== Extract ==
Romania instituted a technocrat-led government last week, with a one-year mandate to increase efficiency, reduce corruption and improve Romania’s regional standing. The group’s appointment was made in the wake of widespread protests following a deadly fire in a Bucharest nightclub last month. The new Prime Minister is a former member of the European Commission and is expected to pursue closer ties with the European Union, which Romania joined in 2007.
New investment themes in Romania
Even before the appointment of the new cabinet, Romania’s fortunes have been improving. An Indian food producer has expressed an intention to invest US$150 million in the country, while business process outsourcing firms are becoming more active in the country. Such outsourcing firms accounted for 50% of last year’s commercial real estate transactions. This type of business has been favoured for years in Poland, and is now expanding to take advantage of Romania’s skilled workforce as Polish labour costs increase.
A changing economic environment
Citing an improved macroeconomic environment, an IMF aid package is also due to expire without renewal, but the outgoing government has reduced VAT and increased government salaries regardless.
===
Brief A
In the extract on Romania, what share of last year's commercial real estate transactions came from business process outsourcing firms?
Brief B
Extend the extract on Romania, starting after its final sentence.
The records have no connection to the extract on Romania.
== Available data ==
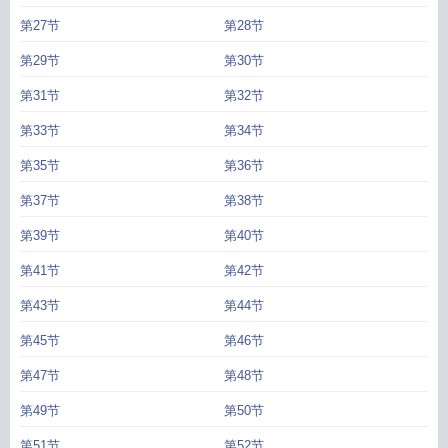
第27节
第28节
第29节
第30节
第31节
第32节
第33节
第34节
第35节
第36节
第37节
第38节
第39节
第40节
第41节
第42节
第43节
第44节
第45节
第46节
第47节
第48节
第49节
第50节
第51节
第52节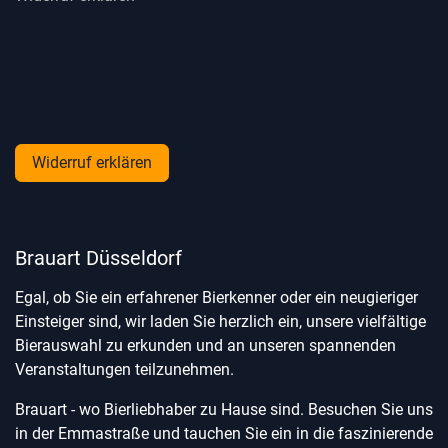
Widerruf erklären
Brauart Düsseldorf
Egal, ob Sie ein erfahrener Bierkenner oder ein neugieriger
Einsteiger sind, wir laden Sie herzlich ein, unsere vielfältige
Bierauswahl zu erkunden und an unseren spannenden
Veranstaltungen teilzunehmen.
Brauart - wo Bierliebhaber zu Hause sind. Besuchen Sie uns
in der Emmastraße und tauchen Sie ein in die faszinierende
===
Answer section A
50%

Answer section B
The new government will also be seeking to stem the net outflows of foreign direct investment, with withdrawals increasing to US$3.9bn in 2013 before falling to US$3.3bn last year according to data from the World Bank.
Preparing for a prosperous future
The new government has announced a programme with ten priorities for their time in office. Among these priorities are:
- Increased infrastructure spending to spur job creation and improve productivity;
- Refocused foreign policy, forging closer links with the EU and the US;
- Increase the salary and status of medical professionals to prevent the loss of talent overseas. One such initiative is a boost for private healthcare; and
- Professionalising the civil service, reducing red tape and increasing efficiency.
If the technocratic cabinet’s initiatives succeed in the short time they have been allocated, Romania will become an even more attractive European investment destination for foreign businesses and entrepreneurs.